The development of a resistance layer invariably involves simplifications because detailed information on movement behaviour is difficult to obtain and because there are practical limitations on model complexity. In most cases, the resistance layer provides only a coarse approximation of how organisms move through real landscapes (Rudnick et al. 2012). For many applications, such as the identification of critical movement bottlenecks, this may suffice.
Landscape models are also used to explore the effects of landscape change on population dynamics. Some applications focus on individual species and can be considered enhanced versions of the population models we discussed earlier. The purpose of adding landscape dynamics is to increase model realism. In other applications, the emphasis is on modelling landscape changes, with the aim of supporting land-use decision making. These types of models usually incorporate sub-models to track the effects of landscape change on selected output indicators.
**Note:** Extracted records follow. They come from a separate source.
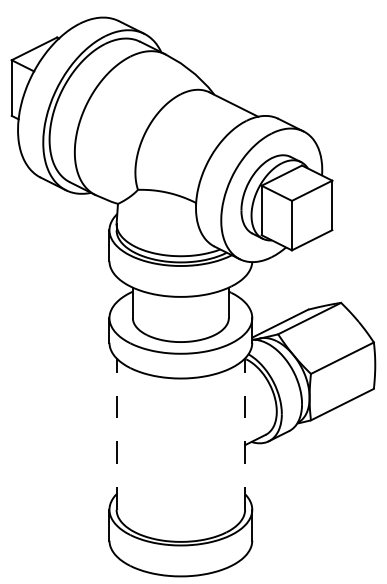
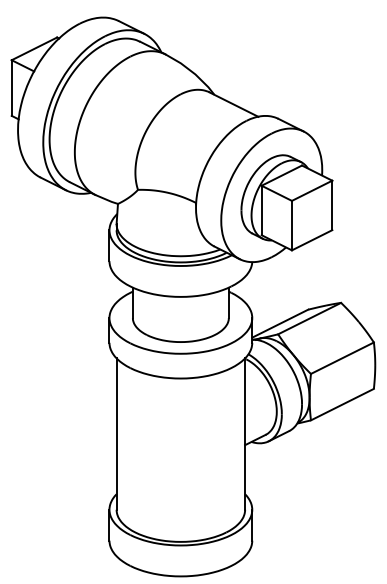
line at (116, 434): dashed -> solid
line at (245, 434): dashed -> solid
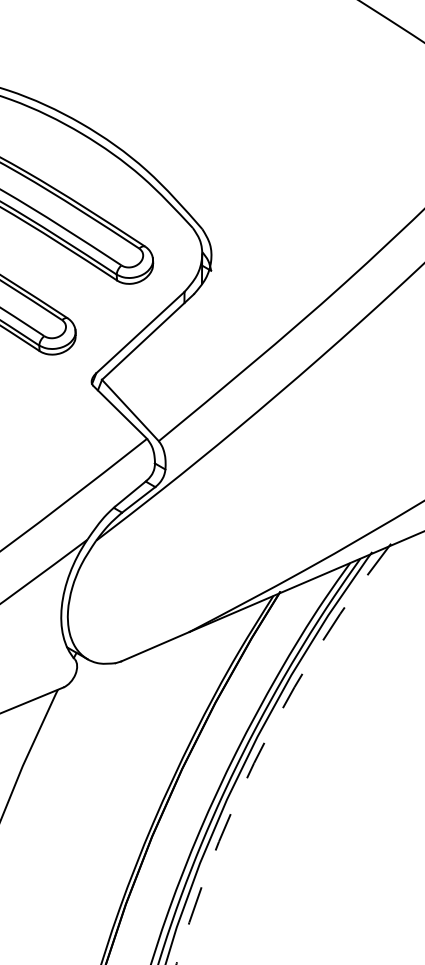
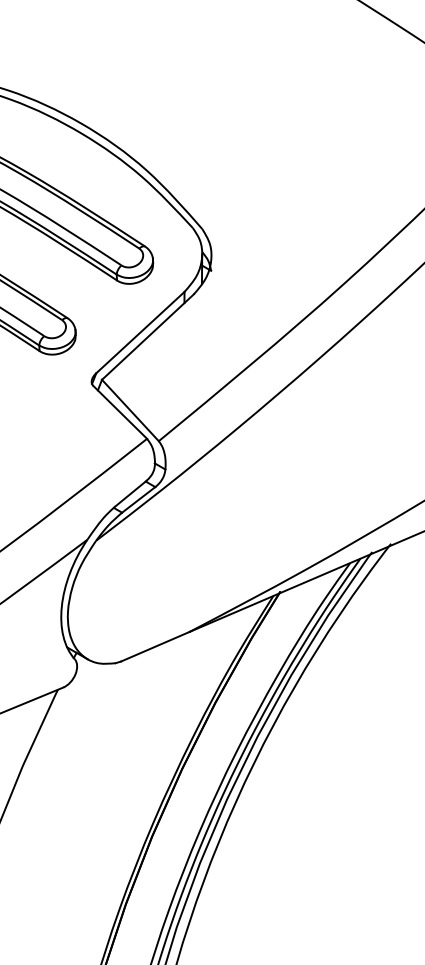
arc at (263, 744): dashed -> solid
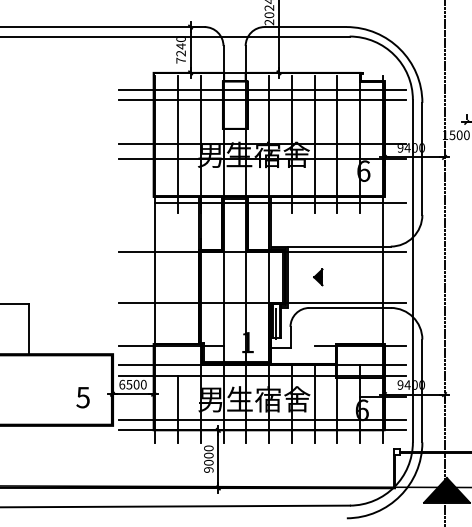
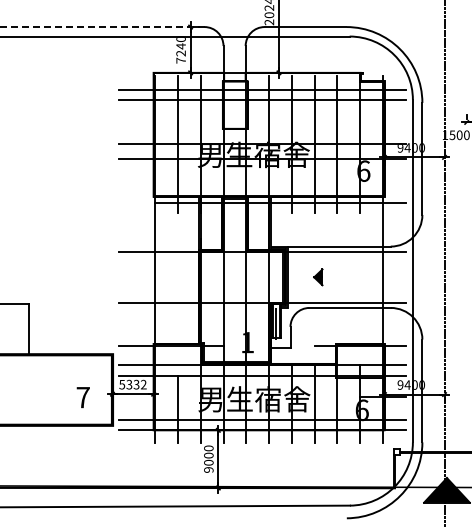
line at (102, 27): solid -> dashed
text at (132, 384): 6500 -> 5332
text at (82, 397): 5 -> 7
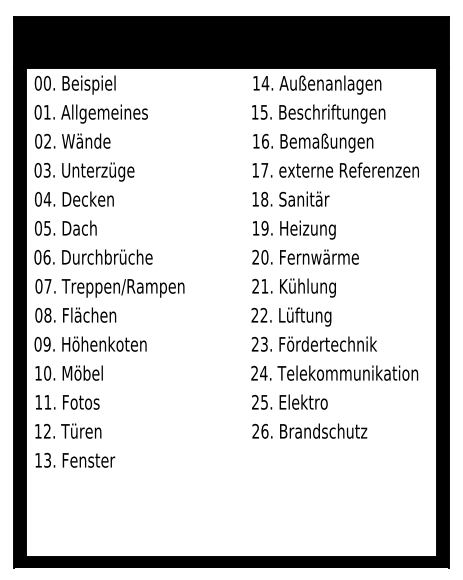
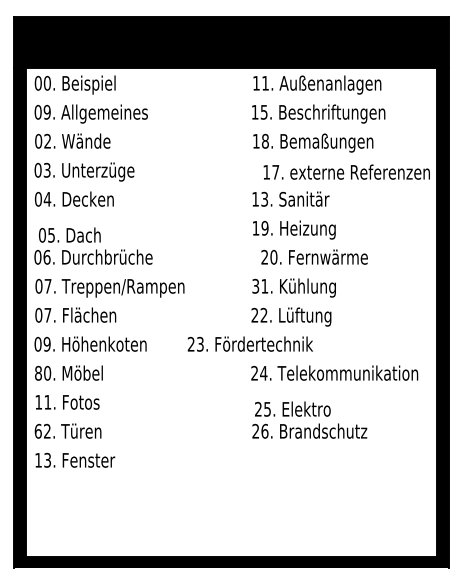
text at (265, 83): 14. -> 11.
text at (46, 111): 01. -> 09.
text at (264, 140): 16. -> 18.
text at (335, 169) position: (335, 169) -> (346, 171)
text at (264, 199): 18. -> 13.
text at (65, 227) position: (65, 227) -> (69, 234)
text at (305, 256) position: (305, 256) -> (314, 256)
text at (255, 286): 21. -> 31.
text at (47, 314): 08. -> 07.
text at (313, 343) position: (313, 343) -> (249, 343)
text at (38, 372): 10. -> 80.
text at (289, 401) position: (289, 401) -> (292, 408)
text at (37, 430): 12. -> 62.
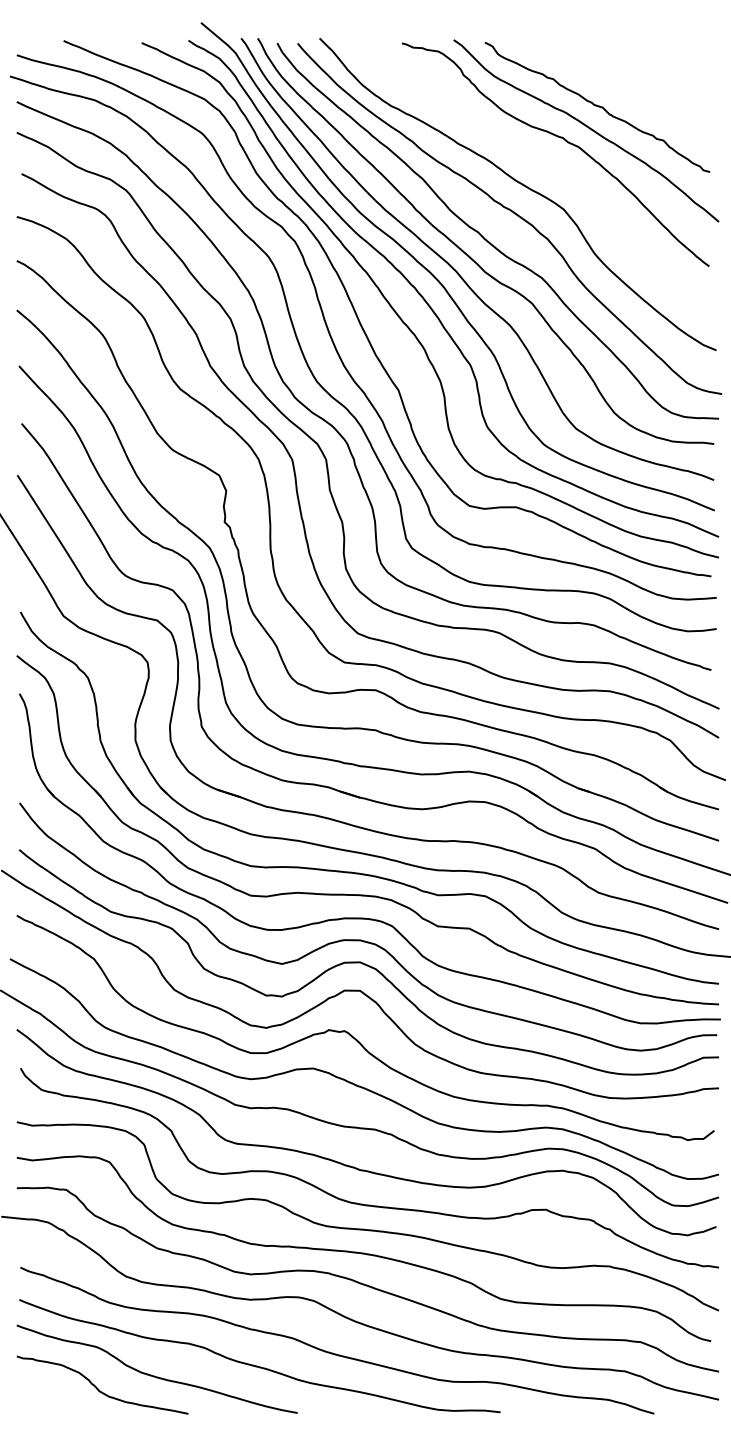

The sub-models used to predict focal species responses are typically fairly simple.
Landscape models are also used to estimate the minimum viable area of a species, representing the geographic correlate of minimum viable population size (Brito and de Viveiros Grelle 2004). These models are subject to the limitations of population viability modelling discussed earlier.
Finally, landscape models are used to predict the effects of climate change on populations. Most applications involve bioclimatic envelope models—a form of species distribution model—to predict range shifts under alternative climate warming scenarios. Less commonly, mechanistic models are used to investigate transitional processes. We will discuss these types of models in Chapter 9.